With what was now a baying mob filling the tiny alley leading to the main entrance to the building the magistrates ordered that the building should be locked, the shutters secured and anyone with no further business in the office should leave immediately….At this point the crowd in the alley began levering up paving stones and heaving them through the windows. Harriott (who had been both a seaman and soldier) took command and led the small number of officers up stairs, breaking out the firearms on the way….They opened then opened fire on the rioting mob below them who were trapped in the alley, killing one of the crowd….The crowd fled in panic taking the body with them….The crowd would shortly return bigger and angrier than ever and Colquhoun would quite literally have to ‘Read the Riot Act’, unfurling a large banner instructing the crowd to break up within the hour or troops would be summoned.

Whilst this is going on Master Lumper Gabriel Franks is quietly enjoying a drink in his pub close by to the police office. He and his associates can hear the disruption, they also hear the gunfire and see the crowd rapidly dispersing….Gabriel Franks then attends the police office and offers his assistance but is informed that the doors are locked and barred and nobody comes in or out…. Gabriel should without doubt gone back to his pub….But he didn’t….Instead he remained nearby to observe what would happen next….The angry crowd are now rushing back to exact revenge….Colquhoun reads the riot act and Gabriel suddenly realises that he and his associates are in danger….he decides to leave and try to find a cutlass to protect themselves with if needs be…..As he moves away another musket shot rings out and Franks receives a fatal wound to his chest….Before he died he was questioned but he could give no clue as to who had fired the shot…..Indeed, the person who pulled the trigger was never identified.

The Government now had a problem….This officially sanctioned body of police now had an officer murdered and such actions could not go unpunished….In the absence of a murder suspect who should be put on trial?….James Eyers, the hot headed brother of the original thief was arrested, charged and sent for trial at the Old Bailey on Jan 9th 1799.
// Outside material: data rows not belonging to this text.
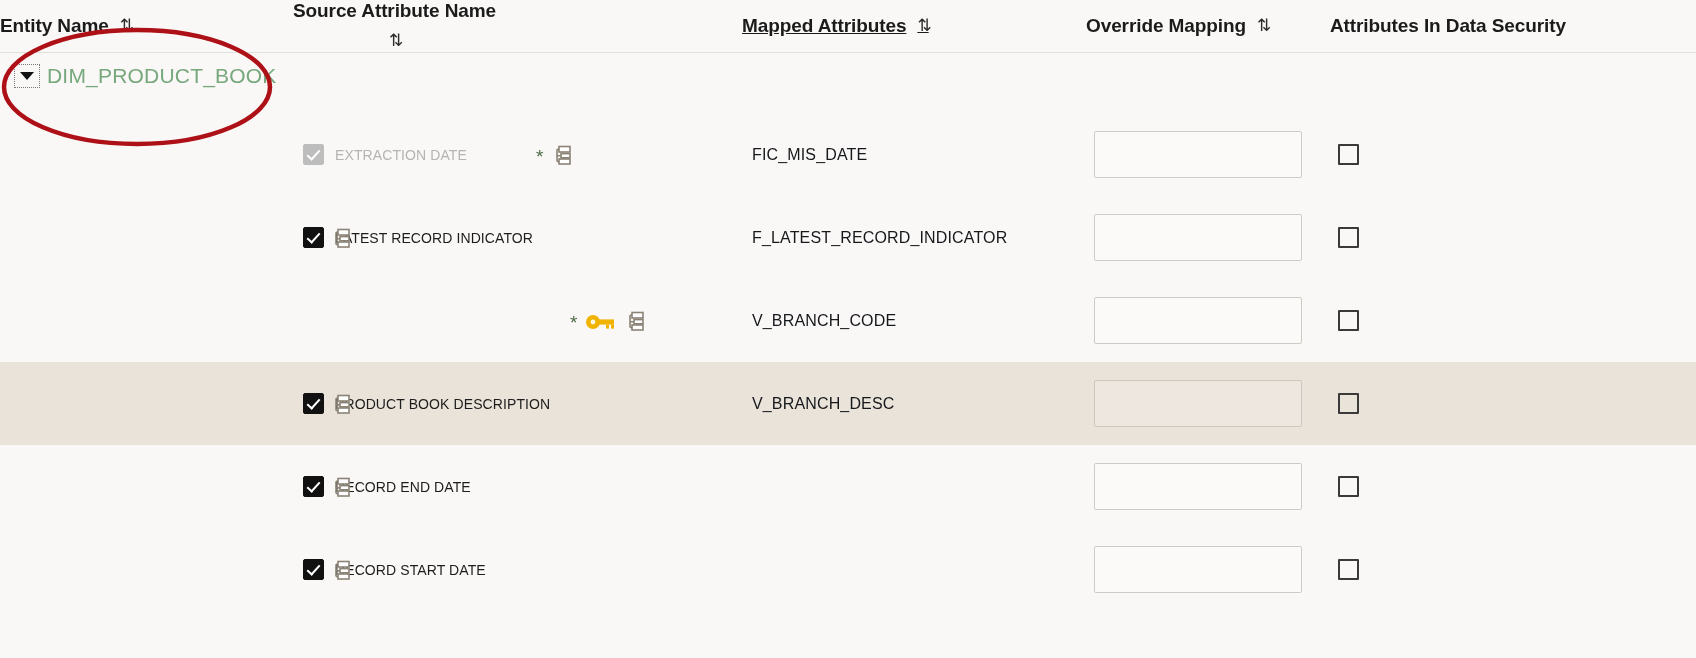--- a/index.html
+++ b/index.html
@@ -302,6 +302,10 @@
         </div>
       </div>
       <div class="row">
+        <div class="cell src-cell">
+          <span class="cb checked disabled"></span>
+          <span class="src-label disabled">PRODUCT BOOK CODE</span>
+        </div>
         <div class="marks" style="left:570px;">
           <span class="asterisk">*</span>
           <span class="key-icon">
When the judge donned his black cap to read the death sentence he uttered the words “And may the Lord have mercy on your soul” to which Eyers replied “Amen Sir, I hope he will”.

We know from the court records (Old Bailey online) that Eyers was sentenced to hang but we don’t know if the sentence was carried out…. In those days a person charged with a capital offence but did not actually do the killing yourself then SOMETIMES you might have the sentence commuted to either life imprisonment or perhaps transportation….We just don’t know.

In order to record the fact that Gabriel Franks was the first marine police officer to be killed in the line of duty, one of the current fleet of police launches used by the modern day Marine Policing Unit (MPU) of the Metropolitan Police is named GABRIEL FRANKS.